1. Divorce mediation offers a couple a sensible and civil way of resolving issues and attaining closure through reasonable behavior. Some prefer reprisal and revenge to civility, even where the latter is more in their interest. How many people will argue that they are fighting over divorce issues as a matter of principle? Answer:Too many. Not everybody desires a resolution of their divorce issues. Some do prefer litigation to mediation, as strange as that seems.
2. We are conditioned to go to legal personnel when issues arise that have legal ramifications. There are still too many people who believe that a divorce process requires the “blessing” of an attorney. It is ironic that people with less education tend, in greater numbers, to try to go through their divorce as pro se parties. While legal advice is wholly appropriate for all, the idea of proceeding without an attorney to exclusively handle all aspects of the divorce is one that can be very constructive. (This topic is too broad for a discussion in this brief post.) By ceding control over one’s divorce to a non-mediating attorney, a party is depriving themself of a process that can be healing and civil.

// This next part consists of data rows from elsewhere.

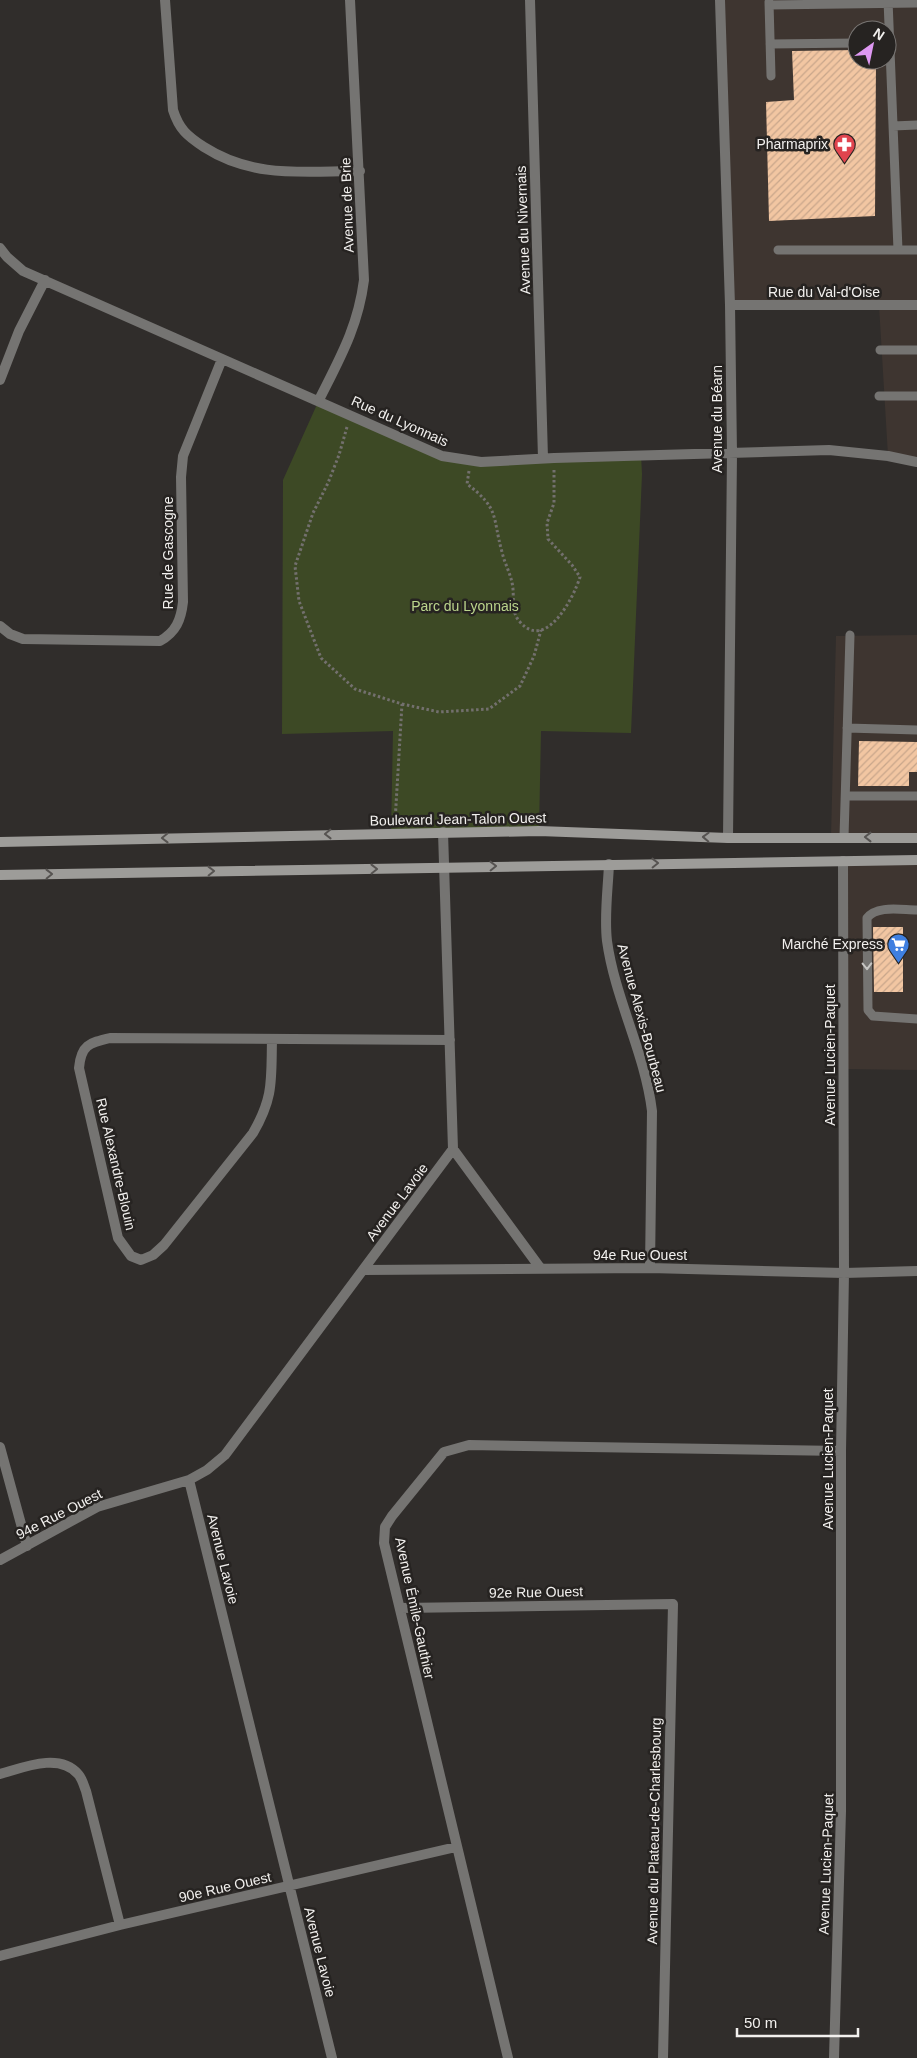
<svg xmlns="http://www.w3.org/2000/svg" width="917" height="2058" font-family="Helvetica,sans-serif">
	<style>
		.built { fill: #3e3530; fill-rule: evenodd }
		.park { fill: #3d4925 }
		.building { fill: url(#building-hatch) }
		.lines { fill: none; stroke-linecap: round; stroke-linejoin: round }
		.path { stroke: #73706e; stroke-width: 3; stroke-dasharray: 2.5 2.5; stroke-linecap: butt }
		.lane { stroke: #757472; stroke-width: 9 }
		.street { stroke: #757472; stroke-width: 10 }
		.secondary { stroke: #9d9c99; stroke-width: 10 }
		.oneway { stroke: #565351 }
		.oneway2 { stroke: #c6c5c3 }
		.labels { text-anchor: middle; stroke-width: 5; stroke-linejoin: round; paint-order: stroke }
		.poi-label { font-size: 14px; fill: #f2f0ee; stroke: #262321; text-anchor: end }
		.street-label { font-size: 14px; fill: #f2f0ee; stroke: #262321 }
		.park-label { font-size: 14px; fill: #bbd58c; stroke: #262321 }
	</style>
	<defs>
		<pattern id="building-hatch" width="6" height="6" patternUnits="userSpaceOnUse" patternTransform="scale(1.25)"><rect width="6" height="6" fill="#f2c6a2"/><path d="M-1 1l2-2M0 6l6-6M5 7l2-2" fill="none" stroke="#c8a68b"/></pattern>
	</defs>
	<rect width="100%" height="100%" fill="#302d2b"/>
	<!-- built -->
	<path class="built" d="M720,0h197v462l-29,-6 -9,-151h-149zM857,30h30v30h-30z
		M917,635v203l-86,-1 5,-201z
		M917,860v210l-73,-1 -1,-208z"/>
	<!-- park -->
	<path class="park" d="M319,400l123,55 39,7 160,-7 1,19 -11,259 -90,-2 -2,100 -148,2 2,-102 -111,3 1,-254z"/>
	<!-- building -->
	<path class="building" d="M857,50v10h19l-1,156 -106,5 -3,-119 28,-2 -2,-49z
		M859,741l58,1v30h-8v14h-51z
		M873,927h30v65h-29z"/>
	<g class="lines">
		<!-- path -->
		<path class="path" d="M347,427l-8,28 -11,28 -15,30 -18,53 4,35 22,57 34,31 47,15 -7,118
			M469,471l-2,13c33,25 25,32 35,68 3,13 10,24 11,37 1,12 -2,23 7,33 26,30 54,-25 60,-45l-8,-12 -24,-26 -1,-16 7,-20v-34
			M402,704l37,8 50,-3 31,-23 14,-30 7,-26"/>
		<!-- lane -->
		<path class="lane" d="M888,0l10,250h19
			M769,2l2,74
			M769,5l148,-2
			M770,44l87,-1
			M893,126l24,-1
			M778,250h120
			M880,350h37
			M879,396h38
			M847,728l70,2
			M846,796h71
			M844,837l6,-202
			M917,910c-16,0 -40,-5 -50,8l1,92 5,6 44,3"/>
		<!-- street -->
		<path class="street" d="M165,0l8,110c6,19 14,26 31,37 50,32 100,24 156,24
			M530,0l13,458
			M720,0l10,305 2,149 -4,384
			M0,248l7,9 16,14 419,185 39,6 73,-4 275,-8 59,6 29,6
			M730,305h187
			M0,380l19,-49 26,-51
			M319,400c21,-42 39,-73 45,-120l-14,-280
			M0,626l10,8 13,5 137,2c16,-9 21,-21 23,-39l-2,-125 2,-21 39,-97
			M609,864c-1,25 -5,52 -2,77 8,58 38,112 45,170l-2,157
			M272,1040c-1,40 2,57 -19,93l-89,112 -11,10 -12,5 -10,-4 -13,-18 -39,-170c2,-23 10,-25 31,-30l340,2
			M453,1149l88,120
			M364,1270l286,-2 194,5 73,-2
			M0,1447l27,99
			M0,1560l97,-53 92,-27
			M400,1608l273,-4 -10,454
			M0,1774c22,-6 59,-22 78,0 4,4 6,12 8,17l34,134
			M0,1956l120,-31 336,-78
			M332,2058l-143,-578 18,-10 18,-15 228,-306 -10,-317
			M508,2058l-124,-515 1,-16 7,-11 52,-64 25,-7 372,6
			M834,2058l7,-247v-360l3,-178 -1,-412"/>
		<!-- secondary -->
		<path class="secondary" d="M0,842l539,-11 189,7h189
			M0,875l917,-15"/>
	</g>
	<!-- one-way arrows -->
	<defs><path id="oneway-chevron" d="M-2-3.5L2.5 0L-2 3.5" fill="none" stroke-width="1.6" stroke-linecap="round" stroke-linejoin="round" transform="scale(1.25)"/></defs>
	<g class="oneway">
		<use href="#oneway-chevron" transform="translate(328 834) rotate(179)"/>
		<use href="#oneway-chevron" transform="translate(706 837) rotate(-178)"/>
		<use href="#oneway-chevron" transform="translate(868 837) rotate(-180)"/>
		<use href="#oneway-chevron" transform="translate(165 838) rotate(179)"/>
		<use href="#oneway-chevron" transform="translate(655 863) rotate(-1)"/>
		<use href="#oneway-chevron" transform="translate(493 866) rotate(-1)"/>
		<use href="#oneway-chevron" transform="translate(374 869) rotate(-1)"/>
		<use href="#oneway-chevron" transform="translate(211 871) rotate(-1)"/>
		<use href="#oneway-chevron" transform="translate(49 874) rotate(-1)"/>
	</g>
	<use class="oneway2" href="#oneway-chevron" transform="translate(867 966) rotate(89)"/>
	<!-- icons -->
	<defs>
		<symbol id="pharmacy-pin" viewBox="-11 -11 22 30"><path d="M0 17L-7.5 6A9.5 9.5 0 1 1 7.5 6Z" fill="#e0444e" stroke="#262321"/><path d="M-2-6h4v4h4v4h-4v4h-4v-4h-4v-4h4Z" fill="#fff"/></symbol>
		<symbol id="supermarket-pin" viewBox="-11 -11 22 30"><path d="M0 17L-7.5 6A9.5 9.5 0 1 1 7.5 6Z" fill="#3f7fe0" stroke="#262321"/><path d="M-6-5.5h2.5l.6 2H6L4.5 2H-2.5L-4.4-4H-6ZM-1.5 3.2a1.3 1.3 0 1 0 .1 0ZM3 3.2a1.3 1.3 0 1 0 .1 0Z" fill="#fff"/></symbol>
	</defs>
	<g fill-rule="evenodd">
		<use href="#pharmacy-pin" x="832" y="132" width="25" height="34"/>
		<use href="#supermarket-pin" x="886" y="932" width="25" height="34"/>
	</g>
	<g class="labels">
		<!-- poi labels -->
		<g class="poi-label">
			<text x="828" y="149">Pharmaprix</text>
			<text x="883" y="949">Marché Express</text>
		</g>
		<!-- street labels -->
		<g class="street-label">
			<text transform="translate(347 205) rotate(-92)" y="5">Avenue de Brie</text>
			<text transform="translate(523 230) rotate(-92)" y="5">Avenue du Nivernais</text>
			<text x="824" y="297">Rue du Val-d'Oise</text>
			<text transform="translate(717 419) rotate(-90)" y="5">Avenue du Béarn</text>
			<text transform="translate(400 421) rotate(24)" y="5">Rue du Lyonnais</text>
			<text transform="translate(168 553) rotate(-90)" y="5">Rue de Gascogne</text>
			<text transform="translate(458 819) rotate(-1)" y="5">Boulevard Jean-Talon Ouest</text>
			<text transform="translate(642 1018) rotate(75)" y="5">Avenue Alexis-Bourbeau</text>
			<text transform="translate(830 1055) rotate(-90)" y="5">Avenue Lucien-Paquet</text>
			<text transform="translate(116 1164) rotate(77)" y="5">Rue Alexandre-Blouin</text>
			<text transform="translate(397 1202) rotate(-53)" y="5">Avenue Lavoie</text>
			<text x="640" y="1260">94e Rue Ouest</text>
			<text transform="translate(828 1459) rotate(-90)" y="5">Avenue Lucien-Paquet</text>
			<text transform="translate(59 1514) rotate(-27)" y="5">94e Rue Ouest</text>
			<text transform="translate(223 1559) rotate(76)" y="5">Avenue Lavoie</text>
			<text transform="translate(536 1592) rotate(-1)" y="5">92e Rue Ouest</text>
			<text transform="translate(415 1608) rotate(78)" y="5">Avenue Émile-Gauthier</text>
			<text transform="translate(654 1831) rotate(-89)" y="5">Avenue du Plateau-de-Charlesbourg</text>
			<text transform="translate(826 1864) rotate(-88)" y="5">Avenue Lucien-Paquet</text>
			<text transform="translate(225 1887) rotate(-13)" y="5">90e Rue Ouest</text>
			<text transform="translate(320 1952) rotate(76)" y="5">Avenue Lavoie</text>
		</g>
		<!-- park labels -->
		<g class="park-label">
			<text x="465" y="611">Parc du Lyonnais</text>
		</g>
	</g>
	<!-- north arrow -->
	<g transform="translate(872 45) rotate(33)"><circle r="24" fill="#262321" stroke="#787573"/>
	<path d="M0-4L9 19L0 12L-9 19Z" fill="#de98f2"/>
	<text y="-8" font-size="14" font-weight="bold" text-anchor="middle" fill="#f2f0ee">N</text>
	</g>
	<!-- scale -->
	<path d="M737 2028v8h121v-8" fill="none" stroke="#f2f0ee" stroke-width="2.5"/>
	<text x="744" y="2028" font-size="15" fill="#f2f0ee" stroke="#262321" stroke-width="4" paint-order="stroke">50 m</text>
</svg>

3. I sometimes Google an issue in mediation, and find Google asking me “Do you mean meditation?”. Litigation probably goes back to the dawn of mankind. Mediation, as a school of thought, might be no more than thirty years old. It deserves better publicity, P.R. and advertising. Perhaps this will change in the years ahead. Many people are simply unaware of divorce mediation. But at least YOU know about mediation… It is sad that divorce mediation is not utilized more often. If I had to make an analogy, I would pose the following question: which tastes better, junk food or nutritional food? But which is more conducive to good health? Sometimes, the disciplined approach is well worth the effort. Mediate, don’t litigate. If you make the wrong decision, you will not be giving yourself the best chance for a successful future. The present system of litigation in divorce, has little to show for its centuries of use. Give yourself the best chance of a successful future; mediate your divorce. You will not regret the decision.